» **Talimatınız**
Seçilen alıntıya göre Kaymakam Bey, başvurusu kabul gören kişiye fondan kaç kez yardım yapıldığını söylüyor?

» **Seçilen alıntı**
Aman, kim ne düşünürse düşünsün! Nurbeyan nasıl istiyorsa, öyle olsun! Diyerek, vücudumu ona teslim ettim! Ortada yanlış anlaşılacak bir durum yoktu aslında. Ama biz, dokunma özürlü bir toplum olduğumuzdan; dikkat çekiyor, yanlış algılanıyorduk!
Sıra bize geldi içeriye alındık. Nurbeyan, çok hızlı konuştuğu için heyecanlandığında da konuşması pek kolay anlaşılamadığını bildiğimden, fazla zamanlarını da almayalım, diye düşünerek ben olayı çok kısa, anlaşılır bir şekilde hemencecik özetledim.
Öncesinden de ilçemize, yeni gelen Kaymakam Bey’e:
- İlçemize hoş gediniz. Umarım, ilçemizden memnun kalırsınız, demiştim. Kısa özetimizi dinleyen, Kaymakam Bey:
- Olmaz öyle şey! Dedi
- Aynen anlattığımız gibi oldu efendim! Belki sizin bilginiz dışında olan bir gerekçeyle kesilmiştir, kızımızın bursu. Onu bilemem ama. Geriye kalan birkaç ayı yardımsız tamamlaması mümkün değil! Bu kısacık sürede, bu bahsettiğimiz bursun verilmesi konusunda yardımcı olmanızı rica edecektik, dedim.
- Sen kendini tanıtırken, emekli öğretmenim dedin, değil mi?
- Evet efendim!
- Olmaz öyle şey, olamaz dedikten sonra ben! Daha neyin ricasını yapıyorsun ki?
Bu fondan her ay, aynı kişiye yardım yapılmaz, Hocam! Bu fondan kişinin başvurusu değerlendirmeye alınır. Kabul görürse bir defaya mahsus, yardım yapılır! Siz de bunu bilmezseniz, işimizin zorluğu, malum! Dedi…
- Onu bilemem! Belki de giden meslektaşınız, ödemeyi cebinden yapıp, fondan sana burs bağlandı, demiştir. Kızımız bir yılı aşkın bir süredir, bahsettiğim parayı har ay gelip, buradan aldı. Yalnız şu anki durumu yardımı kaçınılmaz kılıyor! Sizin yapabileceğiniz bir durum olabilir mi? Dedim…
- Adını, soyadını, telefonunu, bırakın sekretere. Ne zaman olur bilemem. Zengin bir çiftçi gelir. Yardım yapmak isteyen bir iş adamı. Bir şey olur mutlaka!
O zaman da ben, kızımıza telefon ettiririm. Gereken yapılır dedi...
Saygılarımla, hoşça kalın! www.kadriyecosar.blogspot.com


10.02.2010
Bu durumda, adı geçen çözüm önerilerinden, umudu kesmek gerekiyordu. Bize hemen, acilen işleme konulacak, somut öneri ve çözümler gerekiyordu çünkü!
Dışarıya çıktığımda beynimde fırtınalar esiyordu! Ne yapmalı?

» **Sağlanan bilgiler**
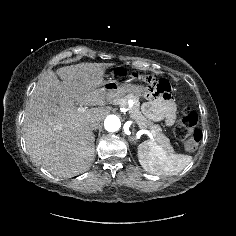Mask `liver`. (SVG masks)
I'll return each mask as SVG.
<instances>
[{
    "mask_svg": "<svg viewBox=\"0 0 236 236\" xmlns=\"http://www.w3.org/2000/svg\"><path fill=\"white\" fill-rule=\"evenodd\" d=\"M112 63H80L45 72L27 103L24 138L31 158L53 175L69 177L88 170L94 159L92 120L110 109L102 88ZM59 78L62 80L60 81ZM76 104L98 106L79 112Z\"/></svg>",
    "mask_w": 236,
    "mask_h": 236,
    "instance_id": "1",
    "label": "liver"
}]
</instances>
---
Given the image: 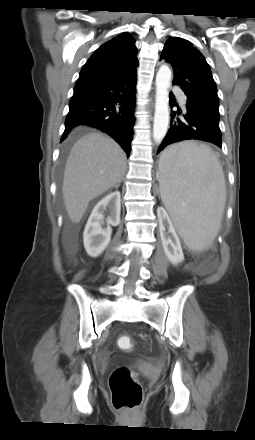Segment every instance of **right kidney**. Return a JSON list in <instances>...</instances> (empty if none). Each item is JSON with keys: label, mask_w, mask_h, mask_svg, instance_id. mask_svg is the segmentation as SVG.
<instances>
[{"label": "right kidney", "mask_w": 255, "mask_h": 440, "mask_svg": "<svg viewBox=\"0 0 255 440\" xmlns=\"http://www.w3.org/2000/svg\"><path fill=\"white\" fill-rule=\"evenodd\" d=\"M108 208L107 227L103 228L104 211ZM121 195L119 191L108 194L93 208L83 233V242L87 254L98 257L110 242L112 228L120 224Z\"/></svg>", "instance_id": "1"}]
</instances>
--
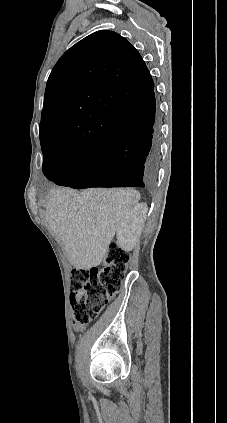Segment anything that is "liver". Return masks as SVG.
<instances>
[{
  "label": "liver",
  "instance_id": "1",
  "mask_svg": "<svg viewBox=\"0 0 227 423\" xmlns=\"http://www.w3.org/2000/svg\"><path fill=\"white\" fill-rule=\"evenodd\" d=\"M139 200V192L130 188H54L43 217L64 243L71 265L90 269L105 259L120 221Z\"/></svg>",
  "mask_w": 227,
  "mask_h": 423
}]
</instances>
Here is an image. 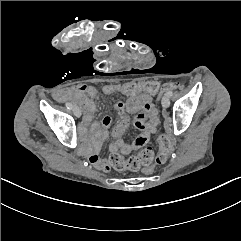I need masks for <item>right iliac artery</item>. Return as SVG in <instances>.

» **Tamamlanan görev**
Başvurusu kabul gören kişiye fondan yalnızca bir defaya mahsus yardım yapılır.